Xander and Jameson were sitting on opposite sides of the courtyard, ignoring one another. Jameson was in shock over the events of the last few days, especially the violence and death. She understood it, but he needed to be shaken out of his shell.
And Xander? Well, Xander was being Xander.
“Xander, want to wash this fruit? It’s not much, but this and the mushrooms I found will keep our stomachs from rumbling too much.”
“Of course. Hand them over.”
“Jameson, there’s a well out in the gardens. Want to bring me some more water? I can make a cold soup with the last of the MREs to stretch them out a bit.”
“Sounds delightful.” He grimaced.
She handed him a canteen. “You know how to work a well?”
He nodded. “We had one on Tander’s World. Pretty low-tech.”
She waited until both of them were busy with their preparations, and then emptied the last two meals, both
chunky soups, into a pot. She slipped in a few drops of pith, stirring them into the mixture, and hid away the phial by the time Jameson returned. She was careful with the dosage; too much, and she might end up with a couple pith-addled addicts on her hands.
“Here you go.” He handed her the canteen and returned to his end of the courtyard.
Xander watched him go, surreptitiously, but said nothing.
Quince smiled. Bit by bit.
In a few more minutes, everything was ready, and the motley group sat down to the meal. She poured each of the boys a helping of the stew.
“Don’t you want some?” Jameson asked, sniffing it. “It’s cold, but it doesn’t seem too bad.” He took a cautious sip.
“You two will need your strength for the next few days. Morgan and I will manage on mushrooms and fruit.”
Xander nodded appreciatively at her use of the boy’s name. Morgan himself didn’t seem to mind what he ate, devouring whatever she put in front of him.

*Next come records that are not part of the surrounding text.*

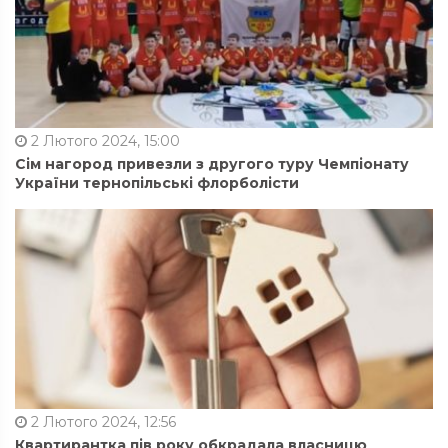
2 Лютого 2024, 15:00
Сім нагород привезли з другого туру Чемпіонату
України тернопільські флорболісти
2 Лютого 2024, 12:56
Квартирантка пів року обкрадала власницю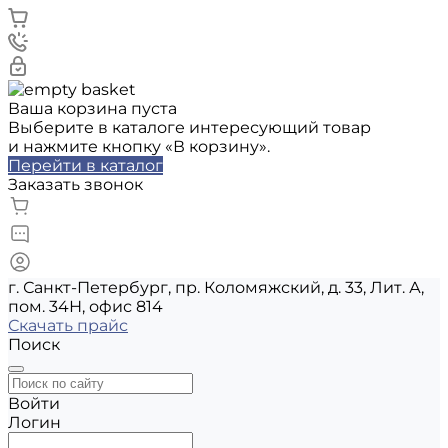
Ваша корзина пуста
Выберите в каталоге интересующий товар
и нажмите кнопку «В корзину».
Перейти в каталог
Заказать звонок
г. Санкт-Петербург, пр. Коломяжский, д. 33, Лит. А,
пом. 34Н, офис 814
Скачать прайс
Поиск
Войти
Логин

Jameson flexed his golden brown wings unconsciously. They were growing quickly now, almost two thirds the expanse of Xander’s black ones. He seemed to be getting used to them too, little by little.
“Have to test those out tomorrow.” Quince pointed at his wings.
“Test them out?” His face was blank. “Oh, you mean try to fly? Oh no. I’m nowhere near ready to try that. Thanks, but no thanks.”
“You’d rather walk a thousand kilometers?”
“To where?” Xander’s eyes were intent on her.
“To Gaelan, your family’s ancestral home,” she told Xander. “It’s time for the two of you to make an appearance.”
“I guess I can try it,” Jameson conceded, flexing his wings. “But nothing too high.”
“Once you know how to use them, we have to be on our way. We’ve wasted enough time already.”
“Are things really that dire?” Jameson asked.
“You saw the shuttle crash in the Red Sands. You tell me.”